▶ **RECORDS FOR THE EXERCISE**:
┄┄┄┄┄┄┄┄┄┄

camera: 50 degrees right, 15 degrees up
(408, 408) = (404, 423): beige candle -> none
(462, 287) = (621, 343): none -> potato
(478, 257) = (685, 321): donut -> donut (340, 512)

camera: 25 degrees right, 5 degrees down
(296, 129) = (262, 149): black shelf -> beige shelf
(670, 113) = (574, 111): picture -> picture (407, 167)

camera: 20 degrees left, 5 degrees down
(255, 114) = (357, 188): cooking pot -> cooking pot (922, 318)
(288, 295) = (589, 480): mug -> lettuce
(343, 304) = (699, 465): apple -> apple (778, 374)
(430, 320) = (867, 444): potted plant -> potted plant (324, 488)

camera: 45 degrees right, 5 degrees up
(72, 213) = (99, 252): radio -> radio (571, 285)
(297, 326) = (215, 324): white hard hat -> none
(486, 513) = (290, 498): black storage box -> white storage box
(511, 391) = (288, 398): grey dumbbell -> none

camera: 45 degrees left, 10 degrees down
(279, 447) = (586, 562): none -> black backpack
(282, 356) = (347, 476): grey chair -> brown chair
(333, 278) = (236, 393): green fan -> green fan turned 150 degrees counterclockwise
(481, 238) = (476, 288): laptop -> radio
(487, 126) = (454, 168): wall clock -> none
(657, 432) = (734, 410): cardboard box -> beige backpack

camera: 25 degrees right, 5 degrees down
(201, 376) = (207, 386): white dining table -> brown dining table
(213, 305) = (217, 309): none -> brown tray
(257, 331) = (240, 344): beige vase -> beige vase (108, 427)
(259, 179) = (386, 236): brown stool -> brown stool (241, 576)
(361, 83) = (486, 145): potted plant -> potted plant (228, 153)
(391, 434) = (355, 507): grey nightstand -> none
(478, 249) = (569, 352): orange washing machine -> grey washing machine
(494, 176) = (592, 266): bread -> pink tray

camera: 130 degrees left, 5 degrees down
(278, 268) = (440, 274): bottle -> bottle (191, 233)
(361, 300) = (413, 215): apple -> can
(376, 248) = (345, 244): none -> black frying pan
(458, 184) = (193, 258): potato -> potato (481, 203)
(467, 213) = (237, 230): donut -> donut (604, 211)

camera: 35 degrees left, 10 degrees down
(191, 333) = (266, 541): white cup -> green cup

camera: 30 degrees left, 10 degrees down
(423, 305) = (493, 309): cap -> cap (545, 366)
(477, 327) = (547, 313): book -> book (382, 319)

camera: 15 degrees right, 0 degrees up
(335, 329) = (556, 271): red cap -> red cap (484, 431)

┄┄┄┄┄┄┄┄┄┄

▶ **WORK TO COMPLETE**:
Once you have read the listing, retype it in full, word for word.

▶ **WORKED SOLUTION**:
camera: 50 degrees right, 15 degrees up
(408, 408) = (404, 423): beige candle -> none
(462, 287) = (621, 343): none -> potato
(478, 257) = (685, 321): donut -> donut (340, 512)

camera: 25 degrees right, 5 degrees down
(296, 129) = (262, 149): black shelf -> beige shelf
(670, 113) = (574, 111): picture -> picture (407, 167)

camera: 20 degrees left, 5 degrees down
(255, 114) = (357, 188): cooking pot -> cooking pot (922, 318)
(288, 295) = (589, 480): mug -> lettuce
(343, 304) = (699, 465): apple -> apple (778, 374)
(430, 320) = (867, 444): potted plant -> potted plant (324, 488)

camera: 45 degrees right, 5 degrees up
(72, 213) = (99, 252): radio -> radio (571, 285)
(297, 326) = (215, 324): white hard hat -> none
(486, 513) = (290, 498): black storage box -> white storage box
(511, 391) = (288, 398): grey dumbbell -> none

camera: 45 degrees left, 10 degrees down
(279, 447) = (586, 562): none -> black backpack
(282, 356) = (347, 476): grey chair -> brown chair
(333, 278) = (236, 393): green fan -> green fan turned 150 degrees counterclockwise
(481, 238) = (476, 288): laptop -> radio
(487, 126) = (454, 168): wall clock -> none
(657, 432) = (734, 410): cardboard box -> beige backpack

camera: 25 degrees right, 5 degrees down
(201, 376) = (207, 386): white dining table -> brown dining table
(213, 305) = (217, 309): none -> brown tray
(257, 331) = (240, 344): beige vase -> beige vase (108, 427)
(259, 179) = (386, 236): brown stool -> brown stool (241, 576)
(361, 83) = (486, 145): potted plant -> potted plant (228, 153)
(391, 434) = (355, 507): grey nightstand -> none
(478, 249) = (569, 352): orange washing machine -> grey washing machine
(494, 176) = (592, 266): bread -> pink tray

camera: 130 degrees left, 5 degrees down
(278, 268) = (440, 274): bottle -> bottle (191, 233)
(361, 300) = (413, 215): apple -> can
(376, 248) = (345, 244): none -> black frying pan
(458, 184) = (193, 258): potato -> potato (481, 203)
(467, 213) = (237, 230): donut -> donut (604, 211)

camera: 35 degrees left, 10 degrees down
(191, 333) = (266, 541): white cup -> green cup

camera: 30 degrees left, 10 degrees down
(423, 305) = (493, 309): cap -> cap (545, 366)
(477, 327) = (547, 313): book -> book (382, 319)

camera: 15 degrees right, 0 degrees up
(335, 329) = (556, 271): red cap -> red cap (484, 431)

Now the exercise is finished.